### Work required
Would you please copy every line below that includes the string "всегда"?
▶
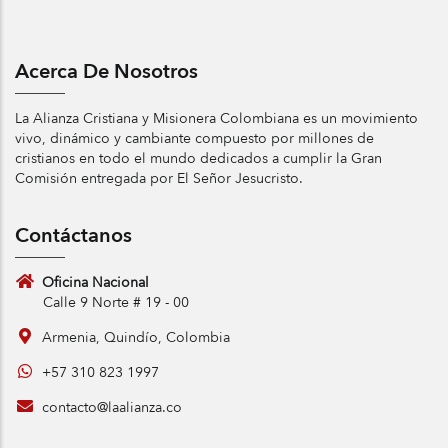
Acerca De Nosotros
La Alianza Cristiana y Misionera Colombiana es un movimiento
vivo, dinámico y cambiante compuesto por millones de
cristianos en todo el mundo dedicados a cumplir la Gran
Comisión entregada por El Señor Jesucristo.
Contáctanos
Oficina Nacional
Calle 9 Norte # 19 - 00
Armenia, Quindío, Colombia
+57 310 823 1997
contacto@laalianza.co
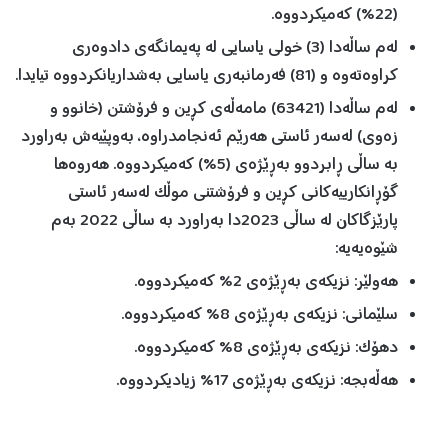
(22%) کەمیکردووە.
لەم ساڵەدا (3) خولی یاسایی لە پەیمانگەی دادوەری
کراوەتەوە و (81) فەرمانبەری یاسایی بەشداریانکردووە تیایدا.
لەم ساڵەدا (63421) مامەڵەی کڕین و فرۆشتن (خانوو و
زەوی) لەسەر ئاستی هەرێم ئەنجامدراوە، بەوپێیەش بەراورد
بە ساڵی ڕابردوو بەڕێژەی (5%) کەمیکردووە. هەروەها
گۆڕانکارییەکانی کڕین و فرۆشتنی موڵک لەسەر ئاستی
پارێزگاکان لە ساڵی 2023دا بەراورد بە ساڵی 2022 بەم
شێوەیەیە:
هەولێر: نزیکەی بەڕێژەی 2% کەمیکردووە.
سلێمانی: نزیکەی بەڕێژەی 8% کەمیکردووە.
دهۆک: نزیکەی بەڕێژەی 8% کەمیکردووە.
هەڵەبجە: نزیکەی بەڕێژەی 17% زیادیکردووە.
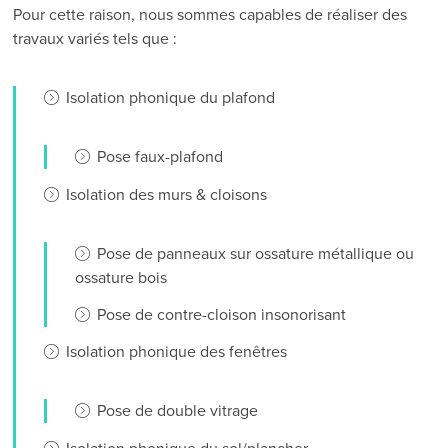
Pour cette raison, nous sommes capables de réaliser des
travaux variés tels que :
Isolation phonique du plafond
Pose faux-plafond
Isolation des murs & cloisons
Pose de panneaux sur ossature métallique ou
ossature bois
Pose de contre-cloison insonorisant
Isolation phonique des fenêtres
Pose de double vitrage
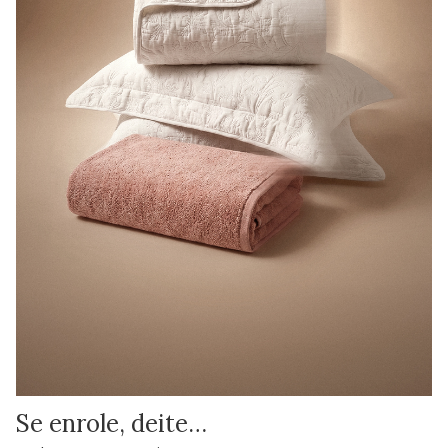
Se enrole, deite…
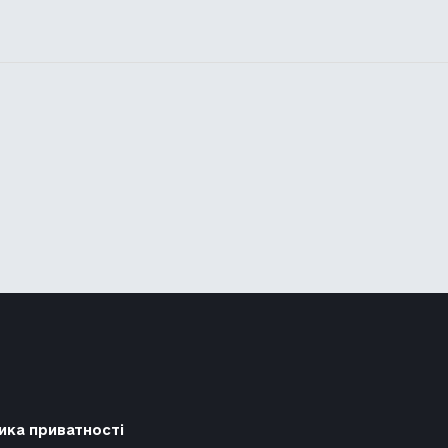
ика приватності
◀
▶
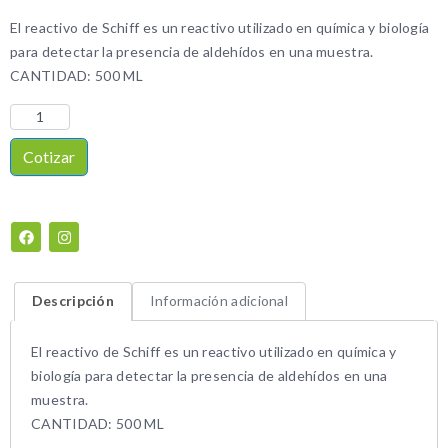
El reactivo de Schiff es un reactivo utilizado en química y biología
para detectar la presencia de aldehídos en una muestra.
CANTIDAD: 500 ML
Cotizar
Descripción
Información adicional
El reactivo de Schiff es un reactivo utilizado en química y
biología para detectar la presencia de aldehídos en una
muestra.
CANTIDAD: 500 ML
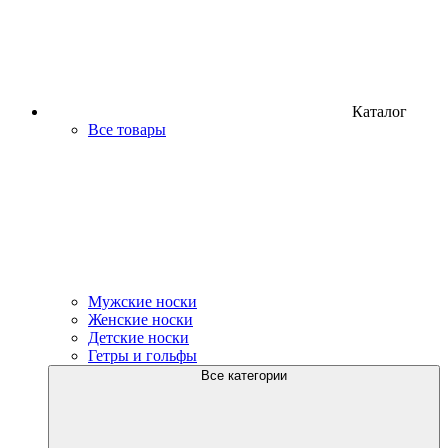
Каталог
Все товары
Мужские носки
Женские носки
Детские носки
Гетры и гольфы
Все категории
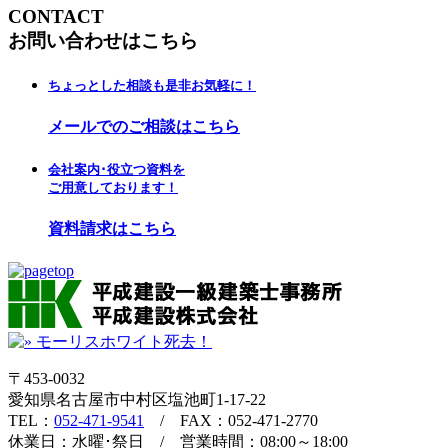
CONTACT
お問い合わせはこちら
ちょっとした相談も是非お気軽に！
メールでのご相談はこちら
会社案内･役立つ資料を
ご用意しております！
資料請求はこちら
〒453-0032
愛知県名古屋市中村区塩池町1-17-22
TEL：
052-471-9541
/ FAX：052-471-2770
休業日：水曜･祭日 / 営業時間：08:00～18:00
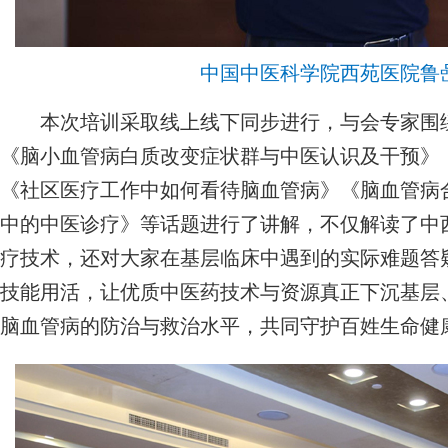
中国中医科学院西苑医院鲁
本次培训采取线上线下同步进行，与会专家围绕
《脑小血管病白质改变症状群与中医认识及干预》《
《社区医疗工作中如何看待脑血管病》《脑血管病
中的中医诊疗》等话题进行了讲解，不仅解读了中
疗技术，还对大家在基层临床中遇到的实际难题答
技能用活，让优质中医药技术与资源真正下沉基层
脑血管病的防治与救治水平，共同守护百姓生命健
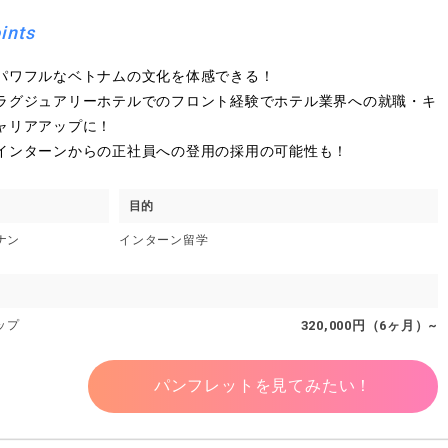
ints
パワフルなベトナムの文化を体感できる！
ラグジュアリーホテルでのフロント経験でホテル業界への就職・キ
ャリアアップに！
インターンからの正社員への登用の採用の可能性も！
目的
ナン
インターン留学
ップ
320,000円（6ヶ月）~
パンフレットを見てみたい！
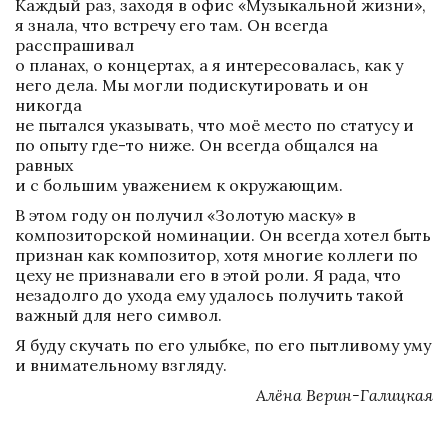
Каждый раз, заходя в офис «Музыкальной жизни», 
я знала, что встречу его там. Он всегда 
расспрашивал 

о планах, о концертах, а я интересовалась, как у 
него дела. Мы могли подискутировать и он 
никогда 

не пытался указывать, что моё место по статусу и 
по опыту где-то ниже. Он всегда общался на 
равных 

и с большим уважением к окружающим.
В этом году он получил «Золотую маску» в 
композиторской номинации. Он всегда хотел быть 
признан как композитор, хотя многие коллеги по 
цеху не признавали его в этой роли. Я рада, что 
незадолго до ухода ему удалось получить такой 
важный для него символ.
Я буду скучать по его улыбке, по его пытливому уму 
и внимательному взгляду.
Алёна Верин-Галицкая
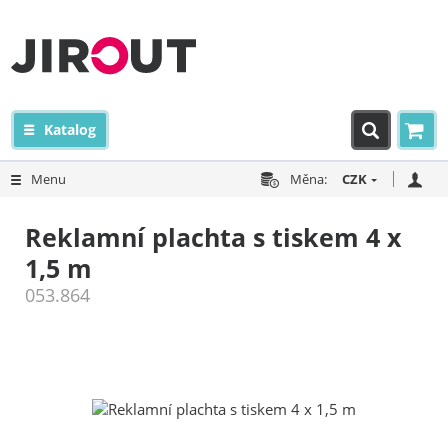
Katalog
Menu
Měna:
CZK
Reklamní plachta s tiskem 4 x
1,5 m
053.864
◀
▶
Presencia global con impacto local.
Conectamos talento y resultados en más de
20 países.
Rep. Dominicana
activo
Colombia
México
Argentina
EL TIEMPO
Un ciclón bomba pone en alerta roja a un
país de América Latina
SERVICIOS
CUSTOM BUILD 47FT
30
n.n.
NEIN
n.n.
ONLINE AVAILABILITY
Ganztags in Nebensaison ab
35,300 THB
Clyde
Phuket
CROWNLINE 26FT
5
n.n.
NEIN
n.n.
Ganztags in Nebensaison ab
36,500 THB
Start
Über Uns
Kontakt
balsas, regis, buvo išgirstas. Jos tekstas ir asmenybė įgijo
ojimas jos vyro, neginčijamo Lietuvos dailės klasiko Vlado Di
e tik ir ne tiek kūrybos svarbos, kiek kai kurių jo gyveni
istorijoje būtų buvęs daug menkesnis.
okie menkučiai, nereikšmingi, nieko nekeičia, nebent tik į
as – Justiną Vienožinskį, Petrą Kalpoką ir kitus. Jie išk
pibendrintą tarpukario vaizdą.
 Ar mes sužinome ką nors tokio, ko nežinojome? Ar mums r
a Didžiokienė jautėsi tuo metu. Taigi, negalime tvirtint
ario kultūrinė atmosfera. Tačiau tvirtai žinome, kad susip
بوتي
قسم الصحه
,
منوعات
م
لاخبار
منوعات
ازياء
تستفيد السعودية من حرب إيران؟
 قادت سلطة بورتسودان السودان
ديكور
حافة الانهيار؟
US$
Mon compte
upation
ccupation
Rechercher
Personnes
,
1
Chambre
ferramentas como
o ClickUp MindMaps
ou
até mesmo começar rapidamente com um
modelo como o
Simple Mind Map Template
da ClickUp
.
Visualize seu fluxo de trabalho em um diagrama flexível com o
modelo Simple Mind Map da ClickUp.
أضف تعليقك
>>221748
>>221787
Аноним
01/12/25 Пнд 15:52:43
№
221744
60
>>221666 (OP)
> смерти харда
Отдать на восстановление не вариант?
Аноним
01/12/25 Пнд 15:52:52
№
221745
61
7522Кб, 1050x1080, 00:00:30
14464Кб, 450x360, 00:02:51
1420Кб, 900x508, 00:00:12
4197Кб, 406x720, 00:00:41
◀
### Response
я знала, что встречу его там. Он всегда 
по опыту где-то ниже. Он всегда общался на 
композиторской номинации. Он всегда хотел быть 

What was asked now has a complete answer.